A propos de la neutralité de l’ONU

par le Professeur David Ruzié *

jeudi 21 octobre 2004

Comme chacun le sait, la semaine dernière, Tsahal a du reconnaître qu’elle
avait pu se tromper en prenant une civière pour un lance-roquette, chargé à
bord d’un véhicule des Nations Unies.


Dans la mesure où la photo ne montrait pas les côtés et l’arrière du
véhicule, on s’étonnera cependant que le toit du véhicule ne portait que les
lettres « U N », sans la Croix-rouge, que doivent, en principe, porter
toutes les ambulances.

On s’interrogera donc, en tout état de cause, sur l’usage que l’on peut
faire d’une civière, à bord d’un véhicule ordinaire.

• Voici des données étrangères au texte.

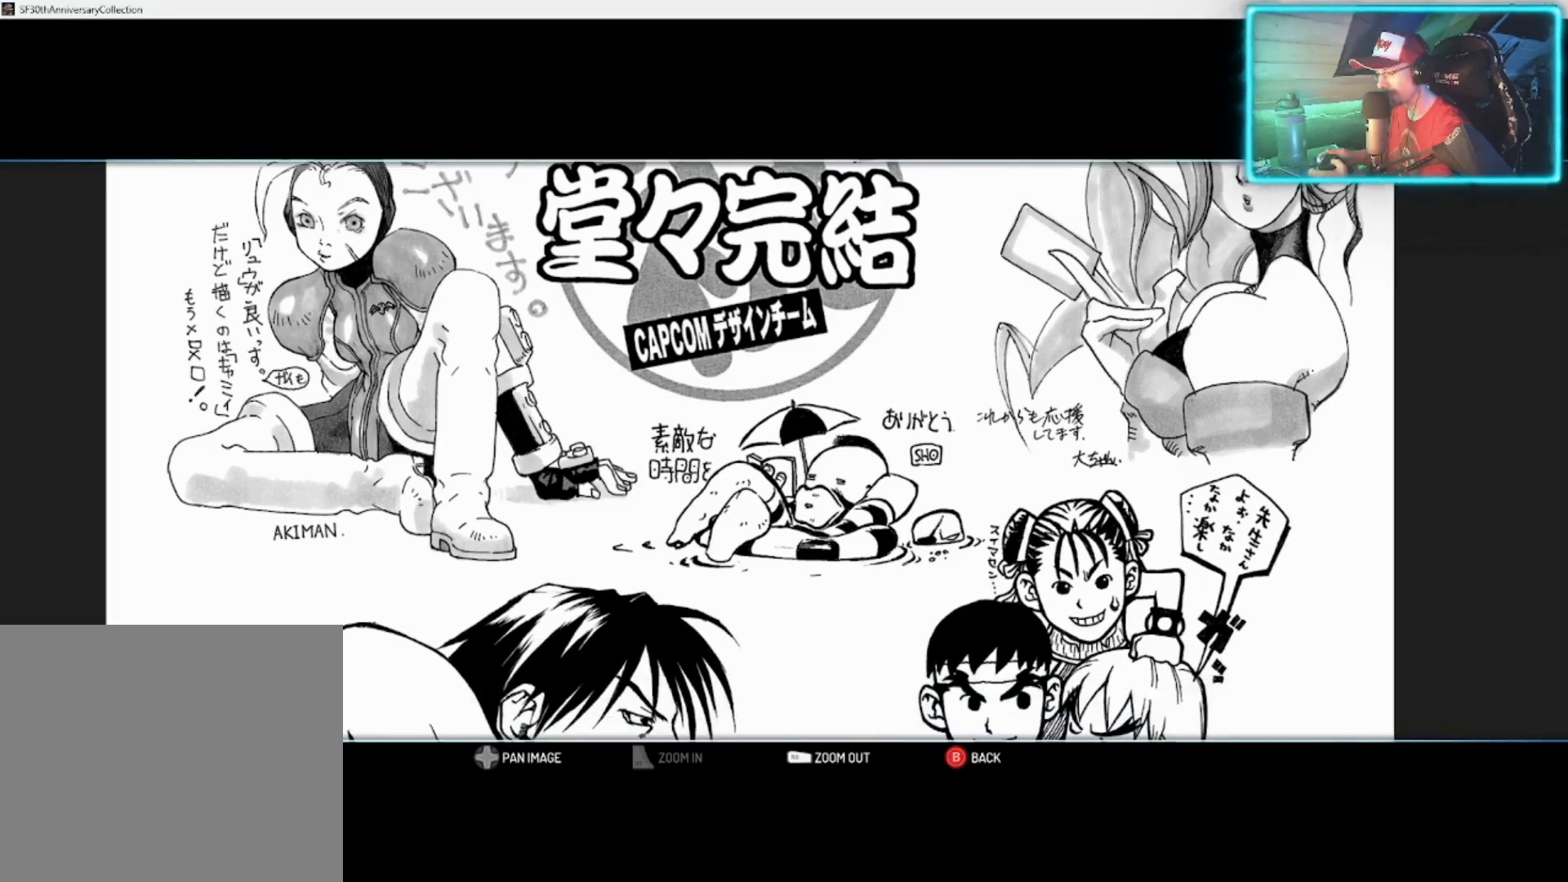
{"buttons": [], "left_stick": "left", "right_stick": "center", "events": [[483, "left_stick", "left"]]}
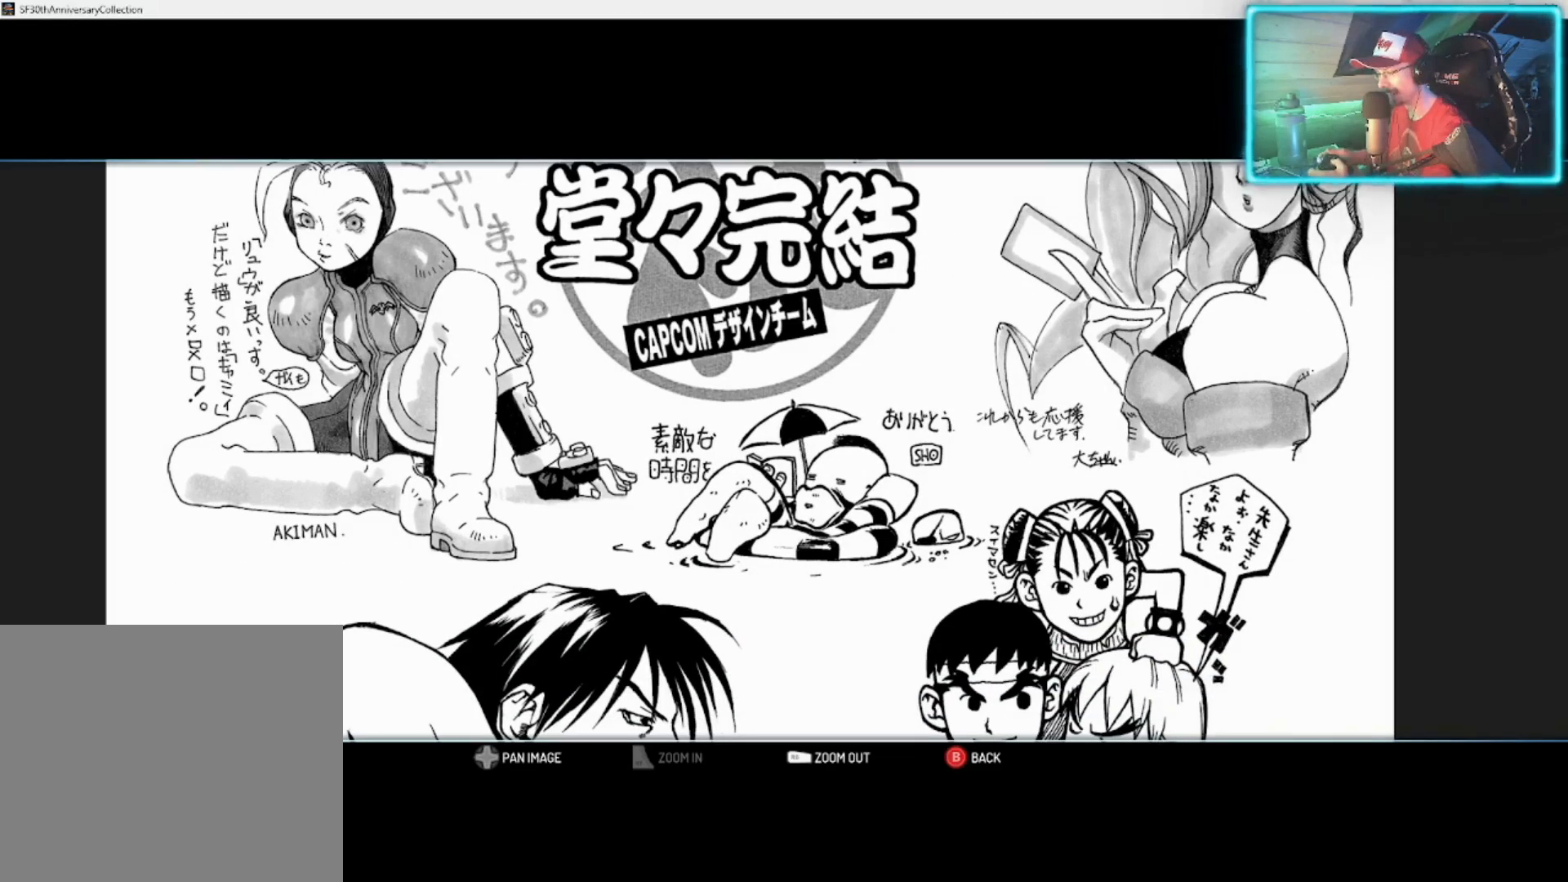
{"buttons": [], "left_stick": "center", "right_stick": "center", "events": [[83, "left_stick", "center"], [367, "left_stick", "right"], [467, "left_stick", "center"]]}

En revanche, une video circule, en ce moment, via Internet, sur laquelle on
voit, nettement, des hommes portant des fusils (que l’on ne peut vraiment
pas confondre avec des manches à balai) monter à bord d’un véhicule, portant
distinctement, à la fois, les lettres « UN » et la Croix-rouge ainsi que la
mention « ambulance ».

cliquer ici pour voir le film

Certes, aucune date ne figure sur cette vidéo, de telle sorte qu’on ne sait
pas si elle est postérieure ou non à la photo à propos de laquelle Tsahal a
reconnu s’être trompée.

Cette video confirme bien, elle, les accusations des autorités israéliennes
qui ont, fréquemment, dans le passé, reproché à l’ONU (plus précisément à
son Agence dans les Territoires, l’UNRWA) de laisser utiliser son matériel à
des fins terroristes.

Ce n’est d’ailleurs que la conséquence logique du fait admis par le
Commissaire général de l’UNRWA, qui - lui - ne trouvait rien à redire à
cela, que du personnel de l’Agence soit membre du ’Hamas.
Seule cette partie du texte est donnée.